Start of Block

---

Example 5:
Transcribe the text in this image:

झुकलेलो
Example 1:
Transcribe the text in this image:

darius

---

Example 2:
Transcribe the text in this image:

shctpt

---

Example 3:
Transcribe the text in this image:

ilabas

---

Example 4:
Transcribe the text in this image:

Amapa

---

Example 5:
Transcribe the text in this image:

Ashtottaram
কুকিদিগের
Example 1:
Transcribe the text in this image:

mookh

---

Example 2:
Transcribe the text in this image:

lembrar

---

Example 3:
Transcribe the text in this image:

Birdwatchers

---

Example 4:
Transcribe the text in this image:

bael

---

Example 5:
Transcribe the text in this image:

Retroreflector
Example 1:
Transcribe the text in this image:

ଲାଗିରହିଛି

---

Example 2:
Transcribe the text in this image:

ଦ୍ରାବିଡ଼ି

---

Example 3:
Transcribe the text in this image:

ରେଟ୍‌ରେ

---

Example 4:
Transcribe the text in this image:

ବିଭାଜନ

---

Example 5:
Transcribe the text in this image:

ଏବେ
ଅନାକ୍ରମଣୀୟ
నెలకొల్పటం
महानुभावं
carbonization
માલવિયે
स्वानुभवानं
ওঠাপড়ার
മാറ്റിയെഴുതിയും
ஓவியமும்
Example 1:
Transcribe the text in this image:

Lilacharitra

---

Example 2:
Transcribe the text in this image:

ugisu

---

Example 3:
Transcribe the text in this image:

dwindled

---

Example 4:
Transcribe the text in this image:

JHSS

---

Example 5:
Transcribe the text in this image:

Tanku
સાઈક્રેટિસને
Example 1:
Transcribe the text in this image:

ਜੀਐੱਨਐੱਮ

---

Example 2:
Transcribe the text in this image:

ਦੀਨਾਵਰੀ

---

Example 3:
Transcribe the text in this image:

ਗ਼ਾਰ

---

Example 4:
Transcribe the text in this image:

End of Block

Task instructions –
All of the material should be duplicated exactly.

Answer box –
---

Example 5:
Transcribe the text in this image:

झुकलेलो
Example 1:
Transcribe the text in this image:

darius

---

Example 2:
Transcribe the text in this image:

shctpt

---

Example 3:
Transcribe the text in this image:

ilabas

---

Example 4:
Transcribe the text in this image:

Amapa

---

Example 5:
Transcribe the text in this image:

Ashtottaram
কুকিদিগের
Example 1:
Transcribe the text in this image:

mookh

---

Example 2:
Transcribe the text in this image:

lembrar

---

Example 3:
Transcribe the text in this image:

Birdwatchers

---

Example 4:
Transcribe the text in this image:

bael

---

Example 5:
Transcribe the text in this image:

Retroreflector
Example 1:
Transcribe the text in this image:

ଲାଗିରହିଛି

---

Example 2:
Transcribe the text in this image:

ଦ୍ରାବିଡ଼ି

---

Example 3:
Transcribe the text in this image:

ରେଟ୍‌ରେ

---

Example 4:
Transcribe the text in this image:

ବିଭାଜନ

---

Example 5:
Transcribe the text in this image:

ଏବେ
ଅନାକ୍ରମଣୀୟ
నెలకొల్పటం
महानुभावं
carbonization
માલવિયે
स्वानुभवानं
ওঠাপড়ার
മാറ്റിയെഴുതിയും
ஓவியமும்
Example 1:
Transcribe the text in this image:

Lilacharitra

---

Example 2:
Transcribe the text in this image:

ugisu

---

Example 3:
Transcribe the text in this image:

dwindled

---

Example 4:
Transcribe the text in this image:

JHSS

---

Example 5:
Transcribe the text in this image:

Tanku
સાઈક્રેટિસને
Example 1:
Transcribe the text in this image:

ਜੀਐੱਨਐੱਮ

---

Example 2:
Transcribe the text in this image:

ਦੀਨਾਵਰੀ

---

Example 3:
Transcribe the text in this image:

ਗ਼ਾਰ

---

Example 4:
Transcribe the text in this image:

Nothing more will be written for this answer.